Thanks for the tip.  Somebody else mentioned a site called www.andargor.com and another program called npc generator 2.


----------



## kingpaul (Mar 4, 2005)

aco175 said:
			
		

> Thanks for the tip.  Somebody else mentioned a site called www.andargor.com and another program called npc generator 2.



LOL. Andargor took Jamis' code for 3.0 and made it compatible with 3.5.


----------



## aco175 (Mar 5, 2005)

Then, to make me look like an idiot I went to the npc generator2 site I referenced and it was indeed Jamis' site.


----------



## rom90125 (Mar 6, 2005)

Vascant has been working on a generator at www.rpgattitude.com


----------



## andargor (Mar 6, 2005)

aco175 said:
			
		

> Then, to make me look like an idiot I went to the npc generator2 site I referenced and it was indeed Jamis' site.




Note that Jamis hasn't updated the online generator with the latest NPC Generator code. It's... flaky sometimes. Use the offline version off my site for better results.

Andargor


----------



## aco175 (Mar 7, 2005)

Thanks, I'll give it a try to see if it is what I need.

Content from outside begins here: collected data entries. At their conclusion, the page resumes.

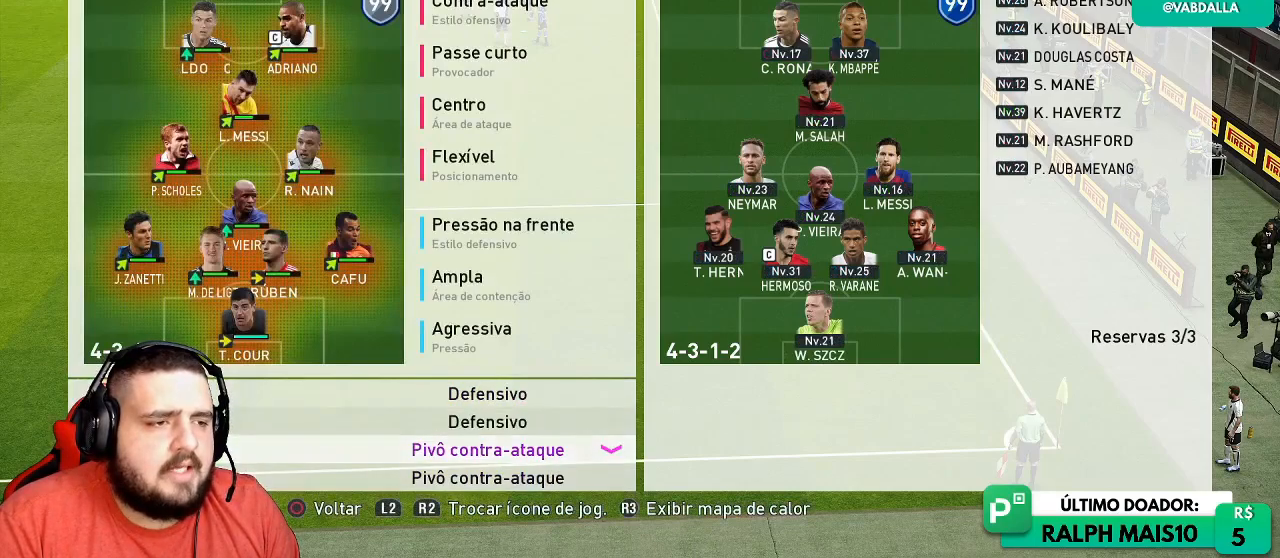
{"buttons": [], "left_stick": "center", "right_stick": "center", "events": [[100, "CIRCLE", "up"]]}
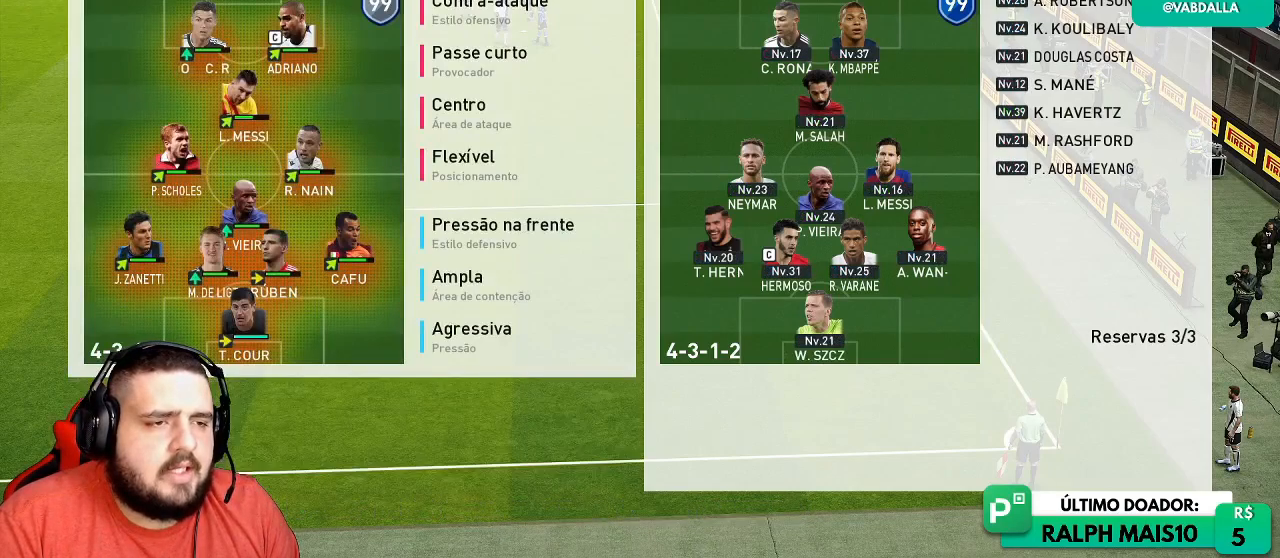
{"buttons": [], "left_stick": "center", "right_stick": "center", "events": []}
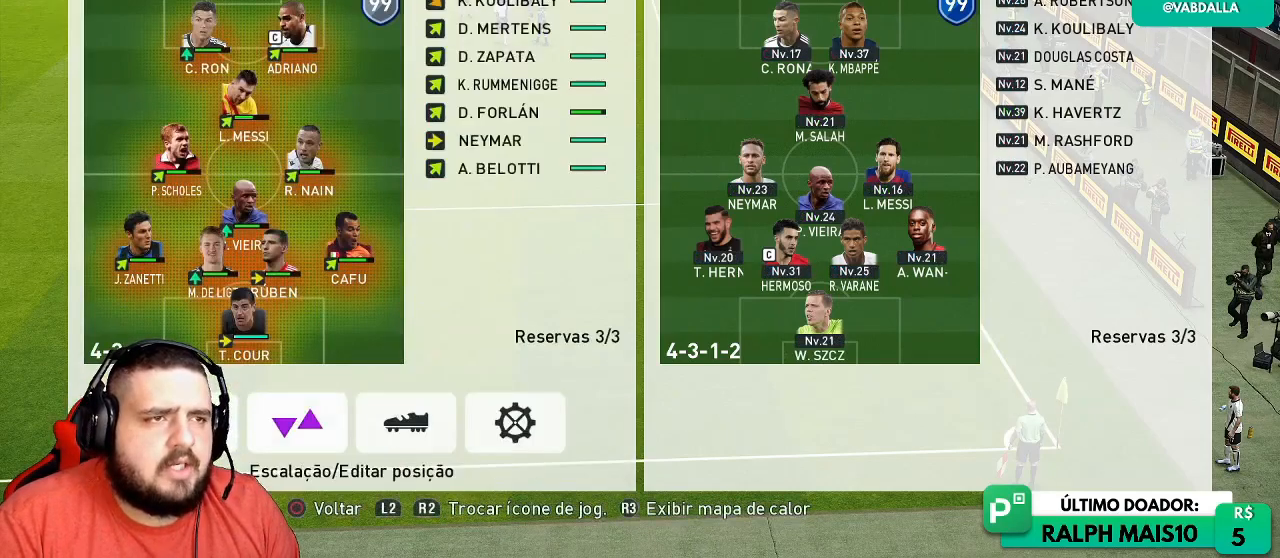
{"buttons": [], "left_stick": "center", "right_stick": "center", "events": []}
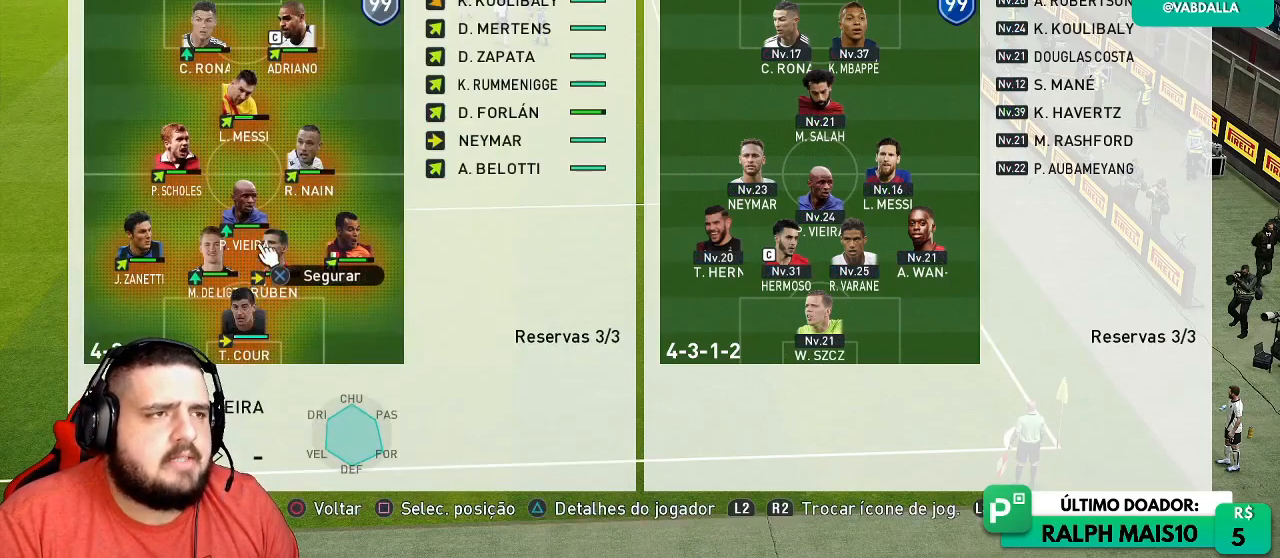
{"buttons": [], "left_stick": "center", "right_stick": "center", "events": [[200, "CIRCLE", "down"], [250, "CIRCLE", "up"], [250, "left_stick", "down-right"], [433, "left_stick", "center"]]}
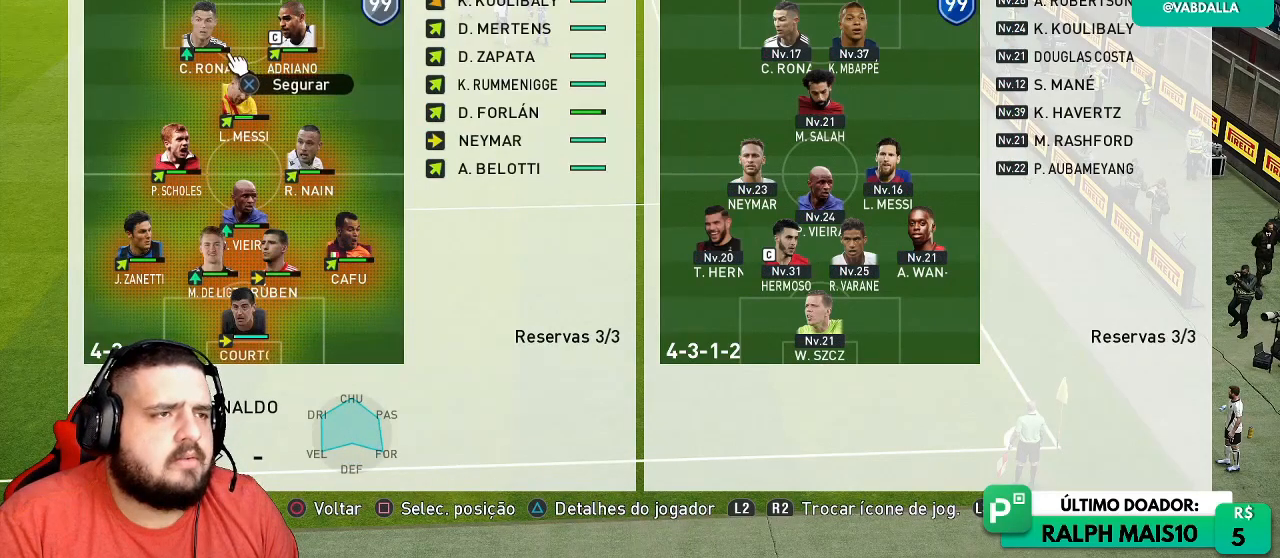
{"buttons": [], "left_stick": "down", "right_stick": "center", "events": [[283, "CIRCLE", "down"], [417, "CIRCLE", "up"], [450, "left_stick", "down"]]}
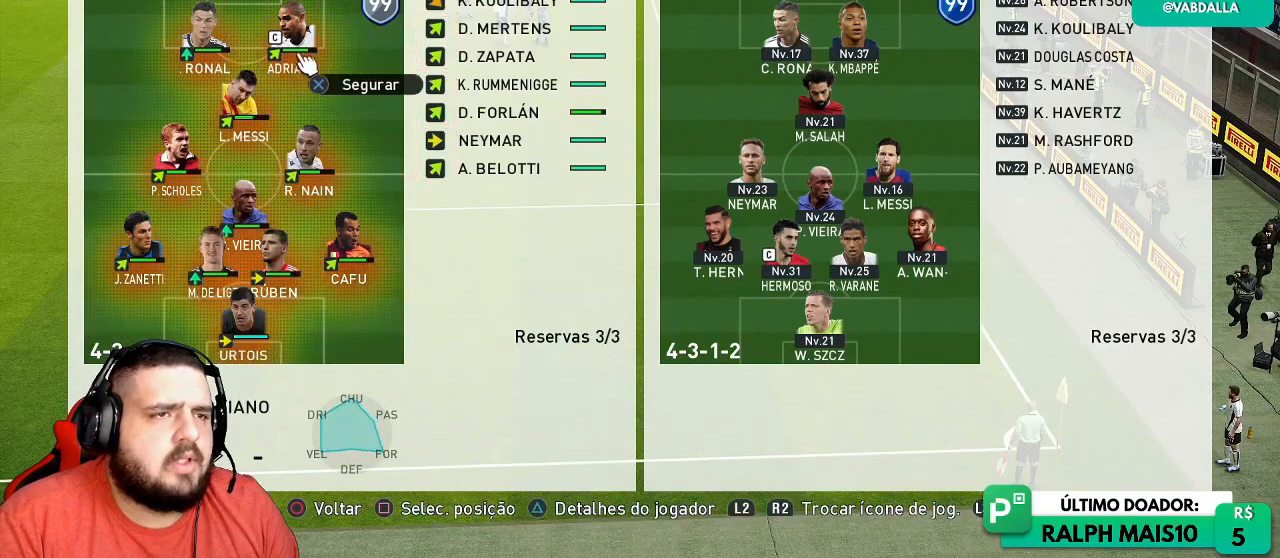
{"buttons": [], "left_stick": "up-left", "right_stick": "center", "events": [[167, "left_stick", "center"], [483, "left_stick", "up-left"]]}
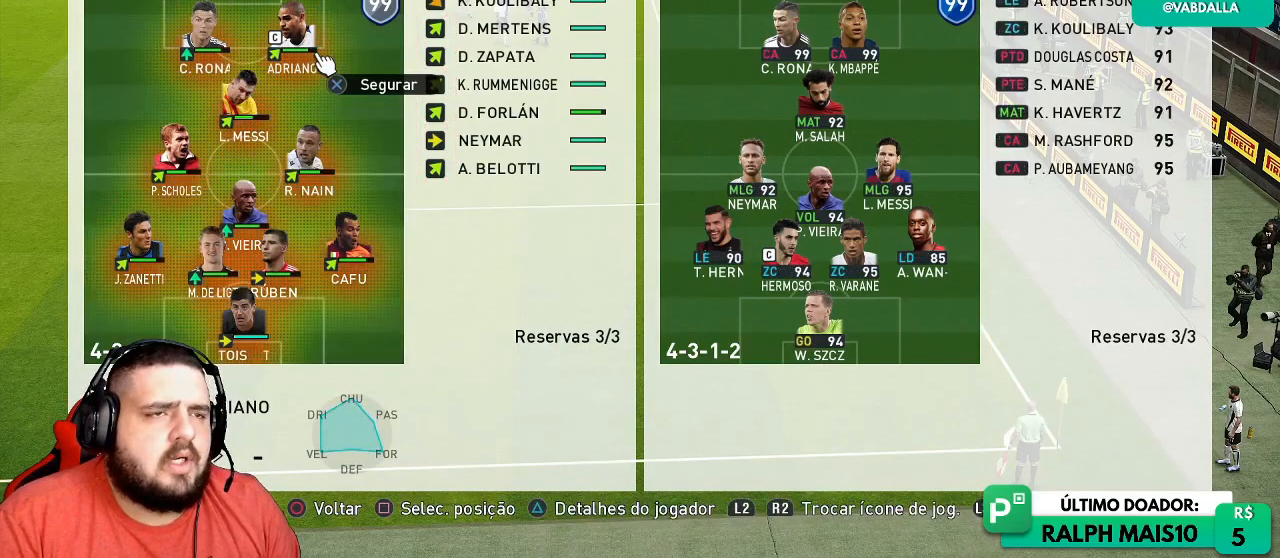
{"buttons": [], "left_stick": "center", "right_stick": "center", "events": [[167, "left_stick", "center"]]}
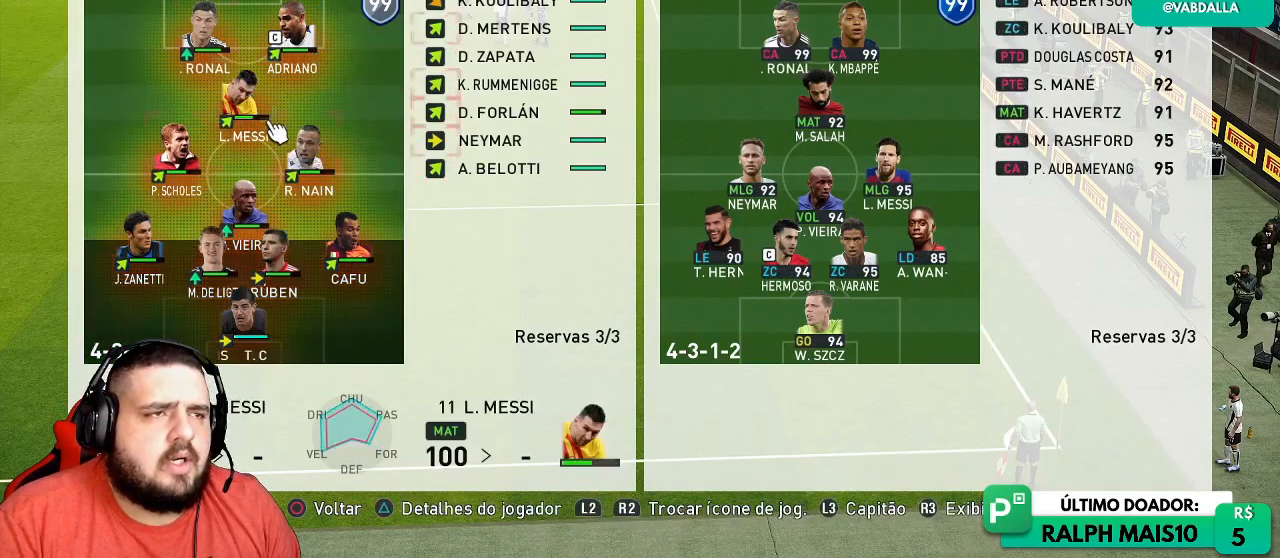
{"buttons": [], "left_stick": "center", "right_stick": "center", "events": []}
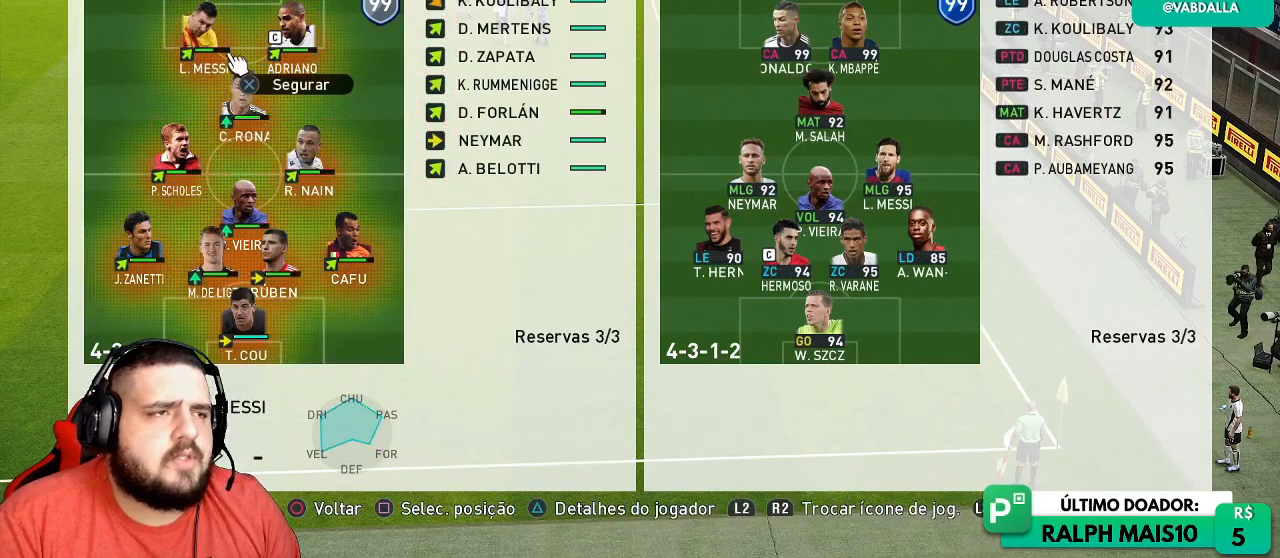
{"buttons": [], "left_stick": "center", "right_stick": "center", "events": []}
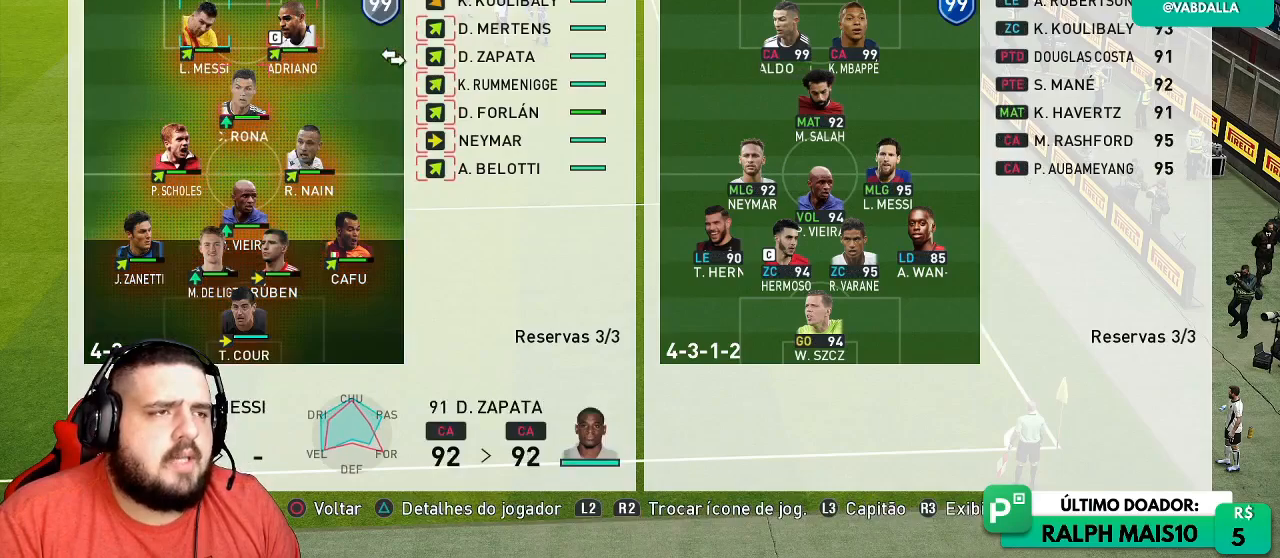
{"buttons": [], "left_stick": "center", "right_stick": "center", "events": []}
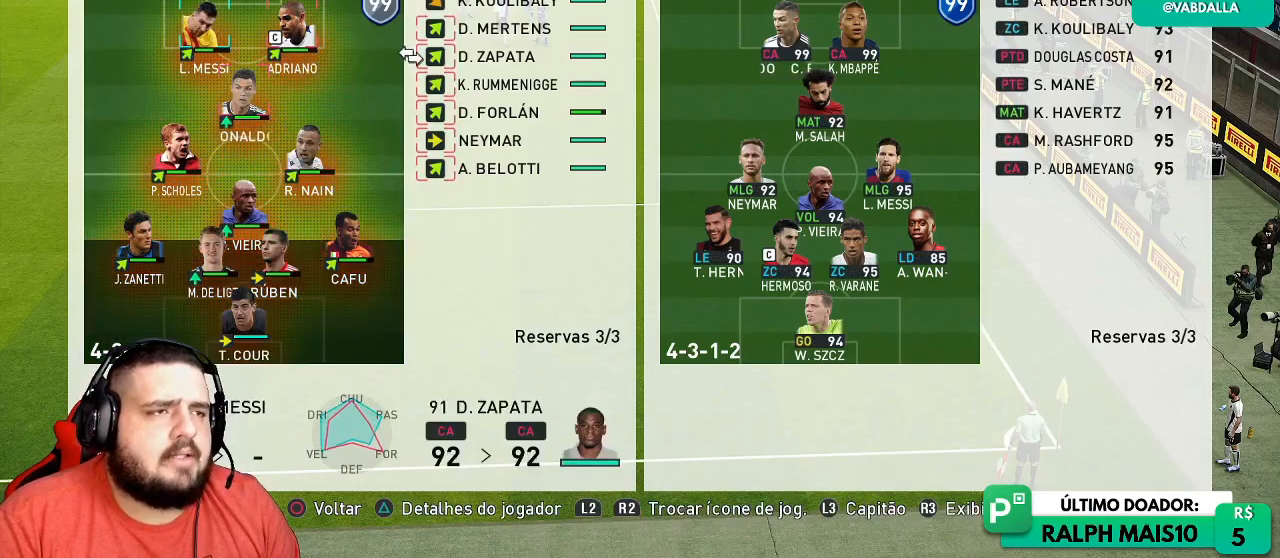
{"buttons": [], "left_stick": "center", "right_stick": "center", "events": []}
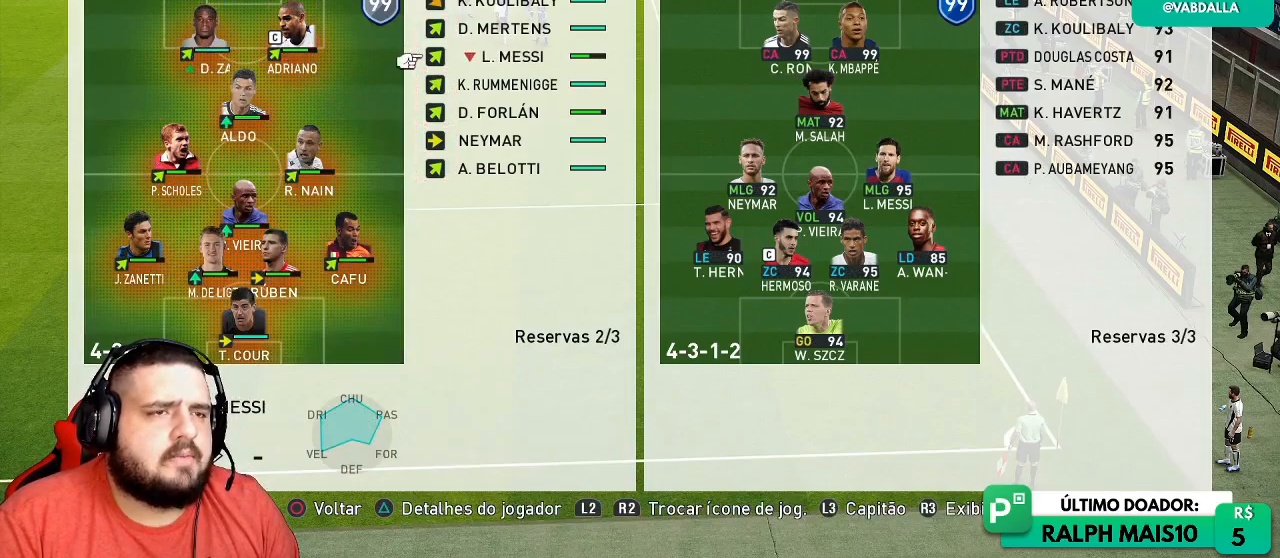
{"buttons": [], "left_stick": "center", "right_stick": "center", "events": [[117, "left_stick", "left"], [283, "left_stick", "center"]]}
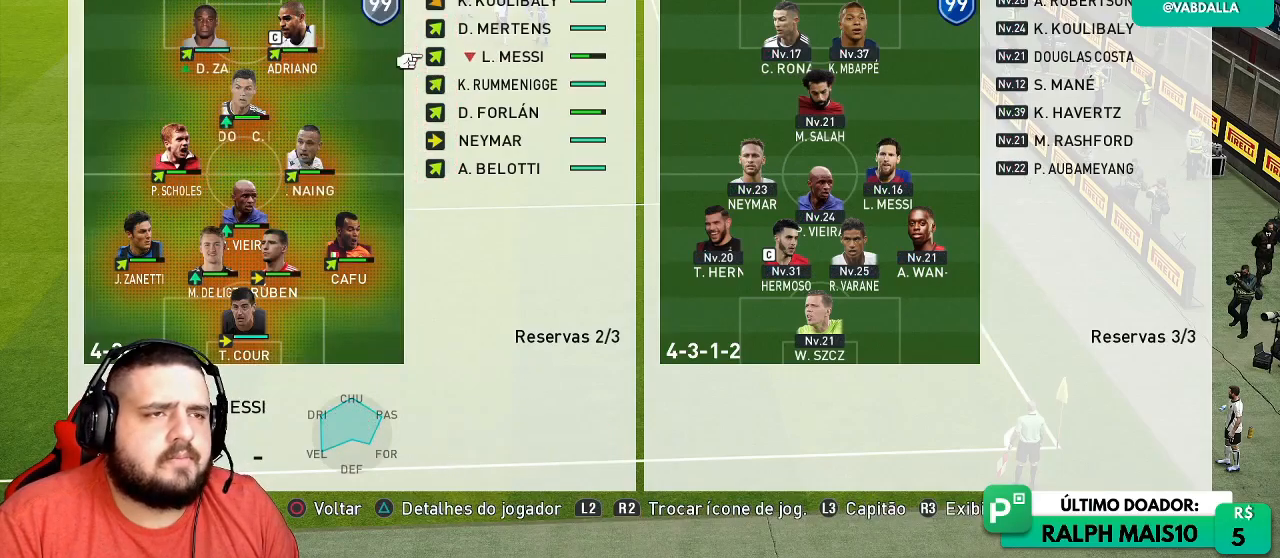
{"buttons": [], "left_stick": "center", "right_stick": "center", "events": [[117, "left_stick", "down-left"], [333, "left_stick", "center"]]}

I also took a look at rpgattitude's site.  That kind of generator seems like it is what I'm looking for.  It seems like it is still in development, but any guesses at when it will be finished.


----------



## Vascant (Mar 24, 2005)

I have no clue when I will be to the point when I will be releasing it, at the moment I just release periodic stat blocks to my beta testers and they help a great deal with working out the kinks inside stat blocks.  This I feel will lead to be a better application in the end.   I am currently dealing with a back injury so coding is a bit slower then normal but I have just recently posted an example of the newly finished Monster Race Script Engine and the Barbarian class.  Currently I am working out the scripts for classes and any needed functionality required for the scripting engines.


----------



## aco175 (Mar 25, 2005)

Sorry about your back.  I would offer to help out with the generator, but other than the words of monster and barbarian, I have no clue what that means.  Hope you feel better soon.


----------



## silvermane (Mar 25, 2005)

Well, Vascant started his work by doing stat blocks for human fighters and now moved on to other classes, starting with barbarian, and monstrous races (like giants).

silvermane


----------



## Vascant (Mar 26, 2005)

Actually in the initial version there were many other classes but I decided to change the foundation of the NPC Gen so that almost everything in the system was script based and could be changed easily.  Currently in the new scripted systems it can handle the following:

1.  All SRD Races.
2.  All SRD Spells, Skills, Feats, Weapons and Armor
3.  Fighter and now Barbarian (Rogue is next and then will start moving to the rest)
4.  Monster Races (Hill Giant for now but able to handle many more)
5.  Templates (I have done Half Dragon, Half Fiend, Half Drow, Vampire)
6.  Almost all SRD magic items that can be worn have been added.

7.  Prestige Classes are coming.

If you wish to find out more, I have posted a lot of information on my website www.rpgattitude.com.  If you have any questions feel free to ask.


----------